PLG Lunchtime Recital at St Martin-in-the-Fields
Monday 1 October 1pm : Maria Marchant, Piano
Celebrating Sir Granville Bantock
A programme to celebrate the 150th anniversary of Sir Granville Bantock and exploring the imaginative and harmonic piano writing of Bantock and Sibelius with words from Dr Cuillin Bantock, the composer’s grandson.
Cloisters at Midnight
Memories of Sapphire :
I Largamente espressivo II Lento cantabile III Allegretto delicato
Two Scottish Pieces :
I The Hills of Glenorchy – Quickstep II The Bobers of Brechin – Reel
No. IV in E minor No. V in B minor No. VI in E minor
Sir Granville Bantock: the first Principal of the Royal Birmingham Conservatoire, formerly known as the Birmingham and Midland Institute of Music, Elgar’s successor of the Peyton Professor of Music at Birmingham University and co-founder of the City of Birmingham Symphony Orchestra – these are titles which firmly established Bantock as being one of the leading figures in music making of his time and yet the piano music of this fascinating composer up until this year, his sesquicentenary year of his birth in 1868, has remained virtually unknown.
Bantock’s piano music draws on a wide set of influences ranging from Scottish melodies, the Bible and plainchant to passionate fervency and whimsical miniatures. Composed in 1920, ‘Cloisters at Midnight’ is a setting of Kyrie Eleison for solo piano – perhaps the only original setting for this instrumentation – and is dedicated to Frederick Dawson, one of the leading British pianists of the time. ‘Memories of Sapphire’, published in 1938, showcase some of Bantock’s most impassioned writing for solo piano, inspired by a secluded beauty spot in North Carolina, one of many places Bantock visited in his extensive career as an examiner. The fiendish, virtuosic Scottish Pieces, published in 1918, are playfully crafted from traditional reels and demonstrate Bantock’s rhythmic prowess and imagination through his idiosyncratic theme and variation style.

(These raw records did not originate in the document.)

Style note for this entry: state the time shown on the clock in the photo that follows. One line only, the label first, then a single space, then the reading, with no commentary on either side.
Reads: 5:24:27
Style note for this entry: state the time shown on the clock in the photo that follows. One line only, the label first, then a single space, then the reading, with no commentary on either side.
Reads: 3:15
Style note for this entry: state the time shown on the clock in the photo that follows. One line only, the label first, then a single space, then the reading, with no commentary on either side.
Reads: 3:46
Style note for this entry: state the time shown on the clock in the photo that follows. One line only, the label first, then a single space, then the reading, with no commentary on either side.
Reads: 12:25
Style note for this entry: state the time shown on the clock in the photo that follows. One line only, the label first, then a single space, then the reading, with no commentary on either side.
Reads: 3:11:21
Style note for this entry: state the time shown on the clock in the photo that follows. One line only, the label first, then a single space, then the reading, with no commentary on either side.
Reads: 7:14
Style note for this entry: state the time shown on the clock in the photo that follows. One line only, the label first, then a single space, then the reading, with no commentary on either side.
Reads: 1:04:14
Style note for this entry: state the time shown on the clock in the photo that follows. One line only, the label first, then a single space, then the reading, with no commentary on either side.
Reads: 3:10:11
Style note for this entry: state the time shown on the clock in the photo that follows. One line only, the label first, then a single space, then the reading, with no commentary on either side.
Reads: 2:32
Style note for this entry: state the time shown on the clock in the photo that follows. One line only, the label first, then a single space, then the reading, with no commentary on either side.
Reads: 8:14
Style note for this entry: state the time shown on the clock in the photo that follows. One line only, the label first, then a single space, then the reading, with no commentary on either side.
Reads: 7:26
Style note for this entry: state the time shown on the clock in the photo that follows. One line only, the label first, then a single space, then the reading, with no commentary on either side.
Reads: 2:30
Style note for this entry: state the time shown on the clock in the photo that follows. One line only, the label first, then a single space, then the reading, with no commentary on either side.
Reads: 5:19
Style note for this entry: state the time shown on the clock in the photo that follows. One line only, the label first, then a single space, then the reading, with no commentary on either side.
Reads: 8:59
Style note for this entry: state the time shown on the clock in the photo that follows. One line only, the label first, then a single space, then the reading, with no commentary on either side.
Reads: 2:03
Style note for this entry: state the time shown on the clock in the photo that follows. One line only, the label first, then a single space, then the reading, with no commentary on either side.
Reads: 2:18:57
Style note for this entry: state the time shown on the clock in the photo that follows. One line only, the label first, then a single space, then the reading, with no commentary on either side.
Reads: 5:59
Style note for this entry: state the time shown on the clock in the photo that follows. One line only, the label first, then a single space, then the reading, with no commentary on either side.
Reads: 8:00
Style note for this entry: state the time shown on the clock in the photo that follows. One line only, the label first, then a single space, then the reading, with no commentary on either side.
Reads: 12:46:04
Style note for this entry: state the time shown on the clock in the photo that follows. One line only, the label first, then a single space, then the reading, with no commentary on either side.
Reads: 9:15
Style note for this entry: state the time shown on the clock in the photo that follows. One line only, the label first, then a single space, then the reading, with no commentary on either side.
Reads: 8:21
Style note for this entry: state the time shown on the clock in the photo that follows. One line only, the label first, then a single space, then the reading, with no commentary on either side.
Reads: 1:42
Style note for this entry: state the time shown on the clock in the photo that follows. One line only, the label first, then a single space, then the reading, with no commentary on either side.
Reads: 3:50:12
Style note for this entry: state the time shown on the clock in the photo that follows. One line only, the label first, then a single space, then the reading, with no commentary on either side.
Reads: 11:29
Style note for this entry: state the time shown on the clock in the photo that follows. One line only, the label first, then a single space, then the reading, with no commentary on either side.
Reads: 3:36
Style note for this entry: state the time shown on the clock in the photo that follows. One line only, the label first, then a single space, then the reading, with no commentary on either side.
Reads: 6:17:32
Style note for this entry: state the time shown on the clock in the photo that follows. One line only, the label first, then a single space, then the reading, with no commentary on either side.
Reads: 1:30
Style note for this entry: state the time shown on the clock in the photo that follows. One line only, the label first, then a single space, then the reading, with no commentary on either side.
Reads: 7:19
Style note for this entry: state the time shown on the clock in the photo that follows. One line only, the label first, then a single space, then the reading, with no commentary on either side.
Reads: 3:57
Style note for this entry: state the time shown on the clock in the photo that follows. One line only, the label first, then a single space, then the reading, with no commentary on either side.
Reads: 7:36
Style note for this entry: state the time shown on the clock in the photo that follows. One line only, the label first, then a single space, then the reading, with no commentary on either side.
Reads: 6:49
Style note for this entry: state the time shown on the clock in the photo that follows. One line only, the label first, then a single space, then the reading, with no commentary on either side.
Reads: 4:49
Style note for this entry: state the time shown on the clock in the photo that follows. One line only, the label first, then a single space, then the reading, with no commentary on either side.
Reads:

The friendship between Sibelius and Bantock was significant for both composers, with Bantock being the first to conduct ‘Finlandia’ in the UK. Sibelius dedicated his Third Symphony to Bantock and in this programme, we hear a selection from the fluid and opulent Op 5 Impromptus, expertly combining the folk song idiom and landscape connotations in the impromptu style.
‘Saul’ retells the events of the history of King Saul from 1 Samuel and also exists in an orchestral form. The dramatic sequence of events results in fast paced action, repeated moments of tension and release with organ-like sonorities for the coronation ceremony. ‘Saul’ was premiered by the City of Birmingham Symphony Orchestra in 1920, being one of the first works the orchestra ever played.